The age group - also dubbed Generation Y - expect change and variety from employers, “like to be loved” and will seek employment elsewhere if their standards and needs are not met, the report on staff in the West Midlands found.

“Unlike previous generations they want to be able to adapt their work schedule to their home life and not the other way around,” it states.

“Their home and social life is very important to them and if work, or work-related fatigue begins to impact on their time off they will consider other options for employment.”

Workforce planners said the changing attitudes and the increased number of women in previously male-dominated professions would mean a continued shift towards part-time roles. .

Women now outnumber men in medical school, while two thirds of GPs under the age of 40 are female, and more likely to seek part-time roles, while bringing up children.

Why is the NHS under so much pressure?
Why is the NHS under so much pressure?

Last year a study by the King's Fund found only one in ten trainee GPs intends to work full-time.

Prof Cumming said other traditionally male NHS careers - such as that of paramedic - were now seeing rising numbers of women entering the profession, which would also mean extra numbers would need to enter training.

“Different generations want different things in their working lives,” the document says. “Milllennials often want non-linear careers and they see flexible working with career breaks as a right.”

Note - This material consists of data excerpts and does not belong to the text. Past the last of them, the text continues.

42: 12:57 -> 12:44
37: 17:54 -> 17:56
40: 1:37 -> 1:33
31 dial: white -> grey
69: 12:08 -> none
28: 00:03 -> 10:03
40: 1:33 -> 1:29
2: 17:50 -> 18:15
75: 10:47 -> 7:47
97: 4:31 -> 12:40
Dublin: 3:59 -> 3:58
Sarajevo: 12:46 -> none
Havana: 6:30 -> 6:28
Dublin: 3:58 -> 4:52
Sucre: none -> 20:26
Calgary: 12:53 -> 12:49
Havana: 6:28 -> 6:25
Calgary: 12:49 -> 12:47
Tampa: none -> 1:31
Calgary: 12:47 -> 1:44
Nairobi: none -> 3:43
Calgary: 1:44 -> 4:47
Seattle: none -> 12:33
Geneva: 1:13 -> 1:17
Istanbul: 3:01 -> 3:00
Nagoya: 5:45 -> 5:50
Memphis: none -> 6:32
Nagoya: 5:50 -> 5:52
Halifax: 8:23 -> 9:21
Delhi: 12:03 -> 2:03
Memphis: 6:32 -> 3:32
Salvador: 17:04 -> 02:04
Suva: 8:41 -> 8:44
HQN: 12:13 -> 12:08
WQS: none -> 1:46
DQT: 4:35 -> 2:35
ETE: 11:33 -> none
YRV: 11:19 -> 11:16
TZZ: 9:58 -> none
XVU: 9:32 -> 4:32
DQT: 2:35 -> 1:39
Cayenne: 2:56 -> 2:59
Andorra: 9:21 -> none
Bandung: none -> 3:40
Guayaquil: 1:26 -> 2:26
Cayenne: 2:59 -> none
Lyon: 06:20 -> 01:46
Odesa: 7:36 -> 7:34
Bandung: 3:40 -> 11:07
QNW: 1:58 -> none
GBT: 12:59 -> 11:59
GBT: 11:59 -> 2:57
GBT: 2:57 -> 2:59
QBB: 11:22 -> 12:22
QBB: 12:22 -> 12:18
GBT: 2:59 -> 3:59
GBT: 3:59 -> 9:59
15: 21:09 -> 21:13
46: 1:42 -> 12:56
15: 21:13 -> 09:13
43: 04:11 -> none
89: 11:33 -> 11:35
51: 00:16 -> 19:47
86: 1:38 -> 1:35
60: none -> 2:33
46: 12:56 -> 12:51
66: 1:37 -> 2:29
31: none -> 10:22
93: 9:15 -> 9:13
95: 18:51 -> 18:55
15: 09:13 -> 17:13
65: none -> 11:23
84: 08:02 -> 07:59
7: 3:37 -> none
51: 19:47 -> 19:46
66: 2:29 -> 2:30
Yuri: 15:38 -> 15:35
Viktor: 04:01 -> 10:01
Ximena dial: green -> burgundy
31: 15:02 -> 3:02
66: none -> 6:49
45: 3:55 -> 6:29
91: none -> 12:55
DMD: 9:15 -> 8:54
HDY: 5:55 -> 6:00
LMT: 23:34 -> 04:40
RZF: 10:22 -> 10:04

While the plans set out the need for 190,000 more clinical staff by 2027,  unless the NHS changes the way it works, Prof Cumming said the NHS needed to adapt and take advantage of new developments, such as robotics and artificial intelligence, to increase productivity.

Across medical specialities, the report - now out to consultation - highlights emergency medicine as having the greatest shortages, with almost 16 per cent of posts vacant, while in acute medical services, 14 per cent of posts are unfilled.